Could the data below be copied exactly, minus the pictures?

======== Data shown

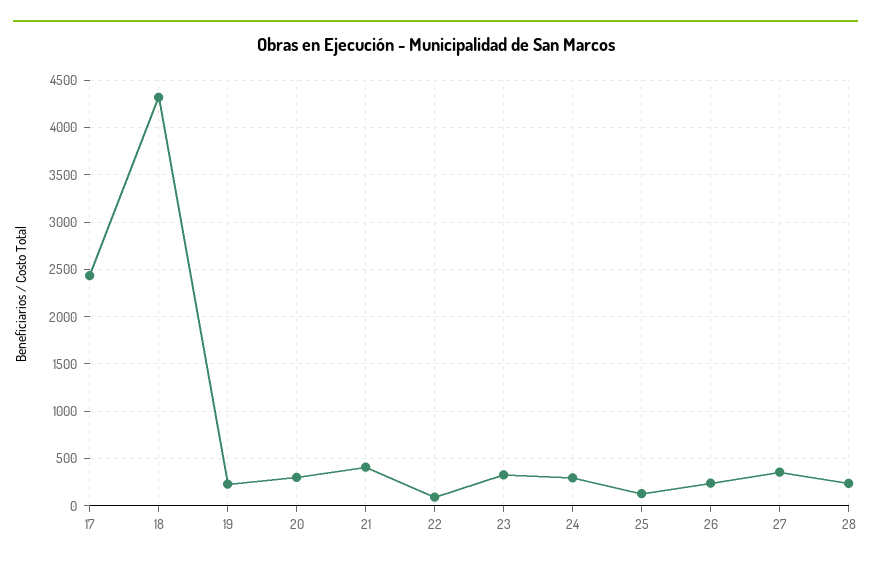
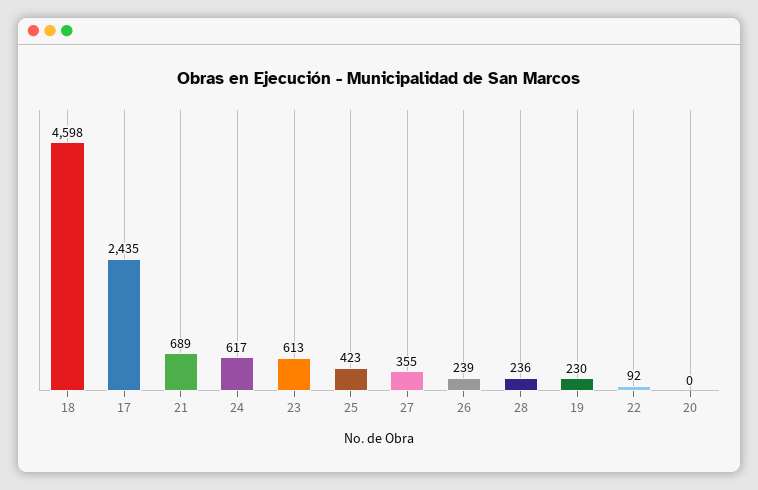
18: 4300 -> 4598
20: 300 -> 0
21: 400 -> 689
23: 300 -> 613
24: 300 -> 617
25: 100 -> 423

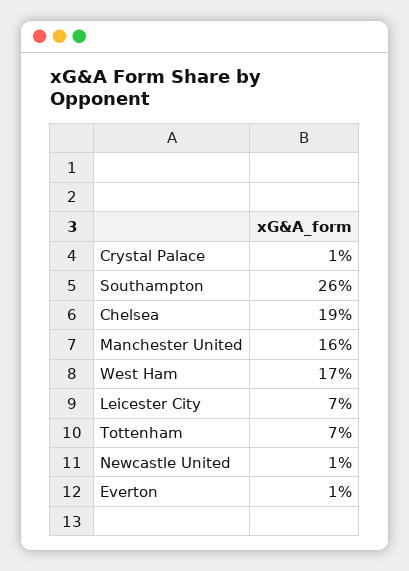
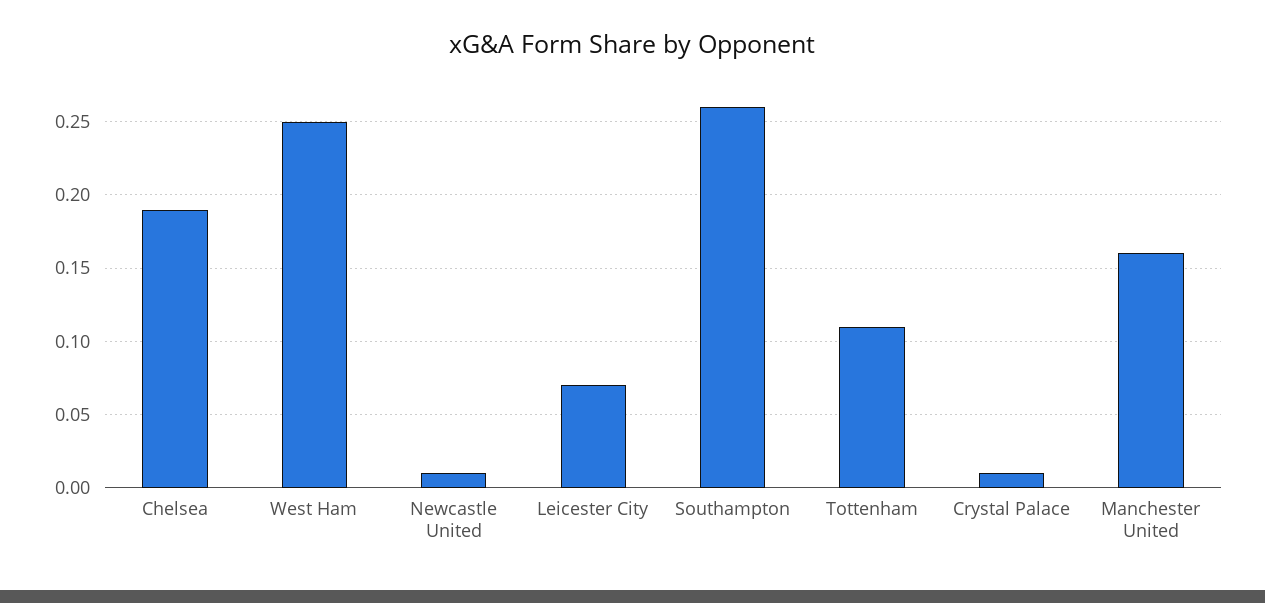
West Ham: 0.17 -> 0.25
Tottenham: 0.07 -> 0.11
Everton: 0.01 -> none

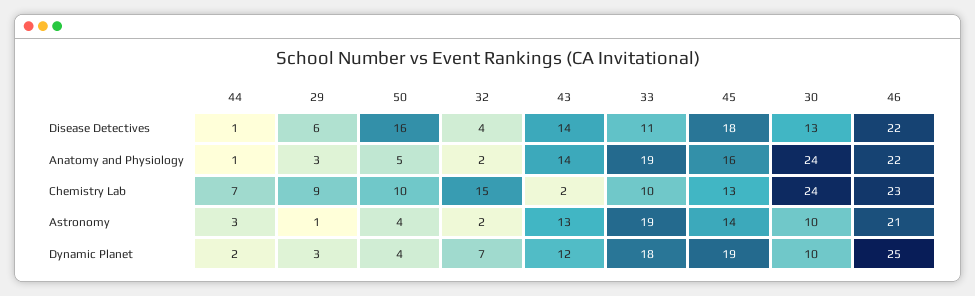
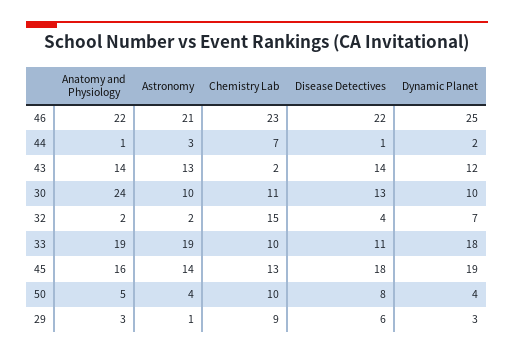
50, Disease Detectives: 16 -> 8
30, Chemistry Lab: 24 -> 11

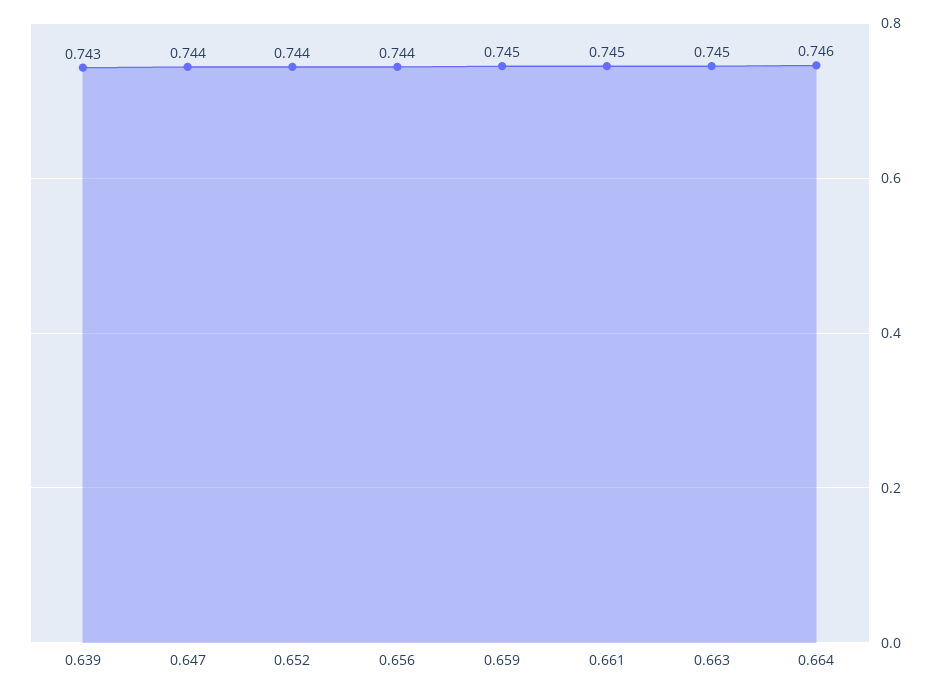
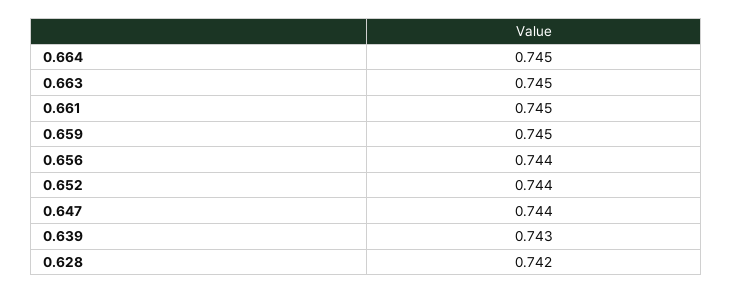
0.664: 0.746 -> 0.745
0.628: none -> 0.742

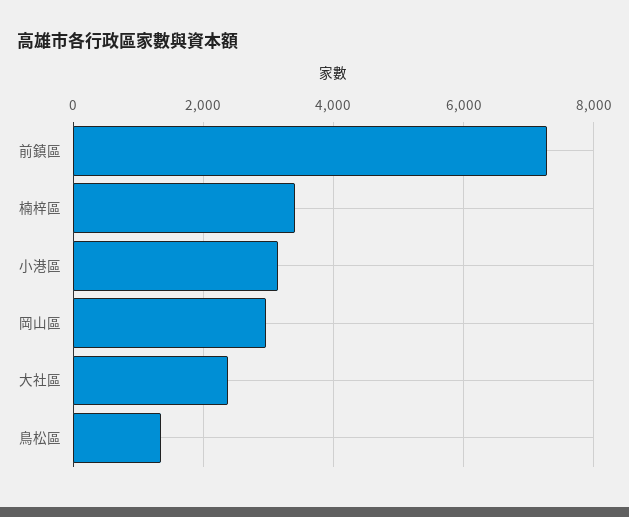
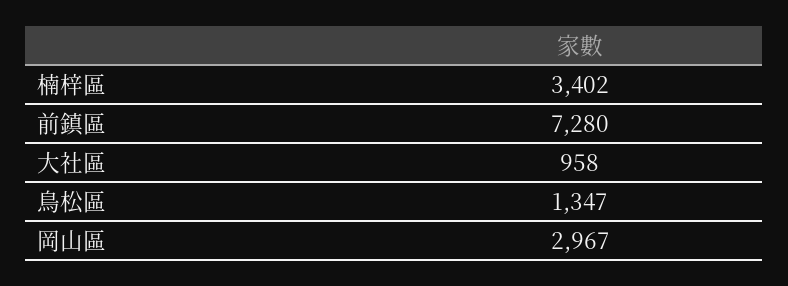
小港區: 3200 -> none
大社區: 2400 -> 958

================

■ **Task response**:
18: 4300 -> 4598
20: 300 -> 0
21: 400 -> 689
23: 300 -> 613
24: 300 -> 617
25: 100 -> 423

West Ham: 0.17 -> 0.25
Tottenham: 0.07 -> 0.11
Everton: 0.01 -> none

50, Disease Detectives: 16 -> 8
30, Chemistry Lab: 24 -> 11

0.664: 0.746 -> 0.745
0.628: none -> 0.742

小港區: 3200 -> none
大社區: 2400 -> 958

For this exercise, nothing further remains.